Boris Johnson’s controversial plan to send asylum seekers to Rwanda suffered a bitter blow Tuesday night after the first planned flight was grounded on the runway following a late intervention by European judges.

The Kigali-bound flight had originally been scheduled to take off with 130 asylum seekers on board Tuesday night, though numbers had dwindled rapidly as the date approached due to multiple lawsuits aimed at the U.K. government.

In farcical scenes, the flight ultimately failed to leave the runway at all, with individuals still being pulled from the plane one by one throughout Tuesday evening following an 11th-hour intervention by the European Court of Human Rights.
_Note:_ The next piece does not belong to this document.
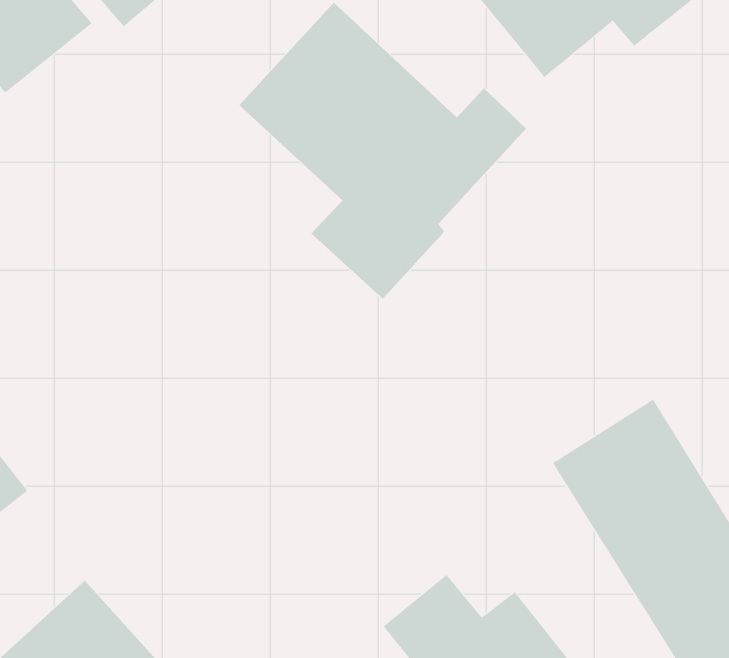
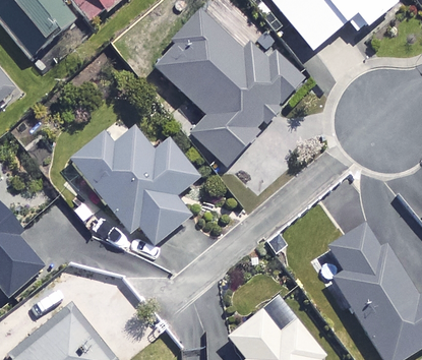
building: none -> [72,126,198,244]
Eventually, every asylum seeker on board was granted a reprieve, and the empty plane returned to its hangar.

U.K. Home Secretary Priti Patel said she was “disappointed” the flight had failed to depart and described the European body’s decision to intervene as “very surprising.”

“We will not be deterred,” Patel added. “Our legal team are reviewing every decision made and preparation for the next flight begins now.”
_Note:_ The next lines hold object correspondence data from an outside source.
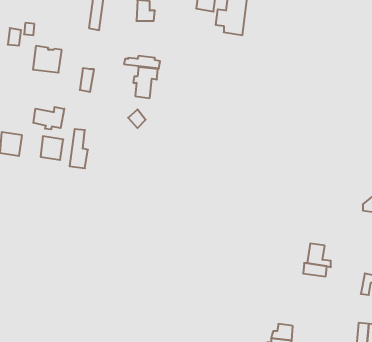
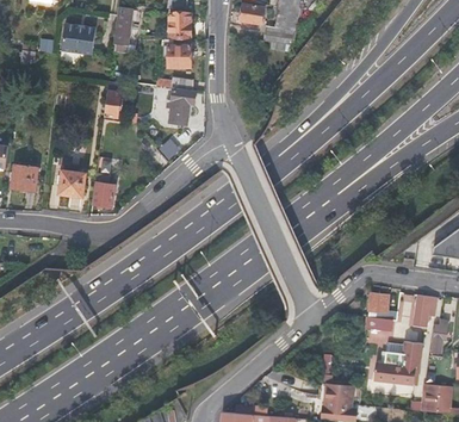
building: none -> [162,37,191,66]
building: [33,46,62,73] -> [62,23,95,54]
building: [33,107,64,129] -> none
building: none -> [413,294,435,325]
building: none -> [373,340,423,384]

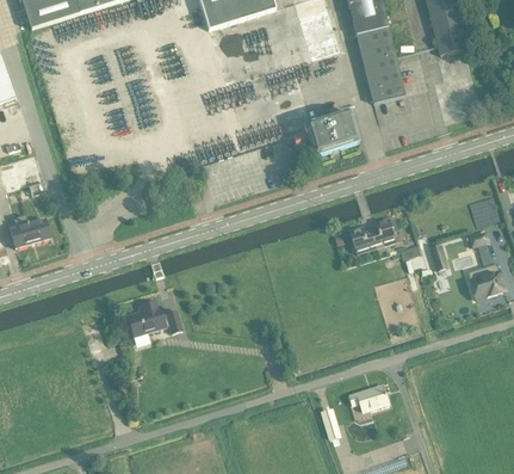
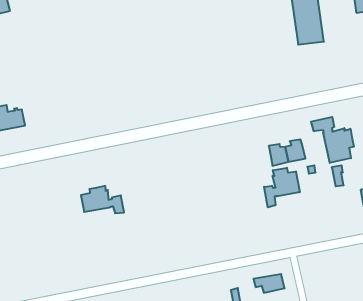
building: [292,110,359,156] -> none
building: none -> [311,117,354,163]
building: none -> [264,168,300,207]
The flight was part of controversial U.K. government plans aimed at deterring asylum seekers from making the dangerous crossing over the English Channel in small boats.
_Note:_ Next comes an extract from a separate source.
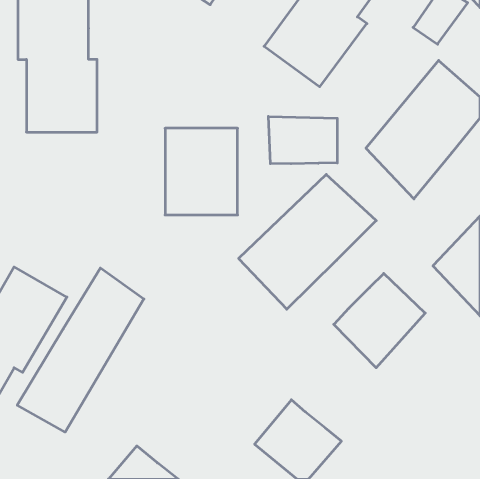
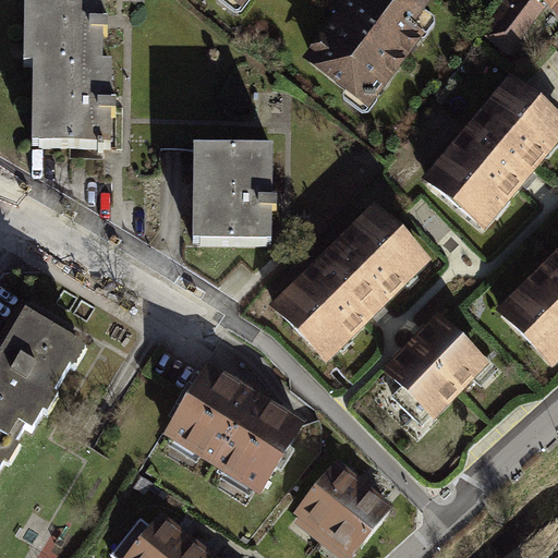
building: [268,116,337,164] -> none
building: [17,268,144,432] -> none
building: none -> [167,364,306,494]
Under the agreement signed with the Kigali government, the U.K. will send some undocumented migrants — judged by the prime minister to be “anyone who enters the U.K. illegally” — to Rwanda, where they will be given temporary accommodation and given the choice to either apply for asylum in the east African country or return to their origin country.

If accepted for asylum, they will be allowed to remain in Rwanda for five years, after which they can apply again. There is no path to return to the U.K. legally.

The plans have divided public opinion within the U.K. and faced intense opposition on ethical, financial and practical grounds — most notably from the Church of England leadership and Prince Charles.

Human rights lawyers and protesters have been fighting legal battles for weeks to prevent the first scheduled flight from taking off. Their efforts had appeared to be in vain following a series of legal defeats, however, with the U.K.’s Supreme Court ruling Tuesday that the flight could go ahead.

But the last-minute intervention from the European judges proved key in reversing that decision.

In a statement several hours before the plane’s departure time, the ECHR said it had granted an “urgent interim measure” to one of the asylum seekers to remove him from the flight. The remaining six passengers were subsequently taken off the plane following similar injunctions.

The dramatic intervention is likely to provide further ammunition to Johnson’s highly-politicized attacks on European judges. Earlier Tuesday, he had already hinted he would consider taking the U.K. out of the European Convention on Human Rights as a result of the current standoff.

Johnson told broadcasters that “it may very well be necessary to change some laws” when pressed on whether Britain would consider withdrawing from the human rights body.

“The legal world is very good at picking up ways of trying to stop the government from upholding what we think is a sensible law,” Johnson said.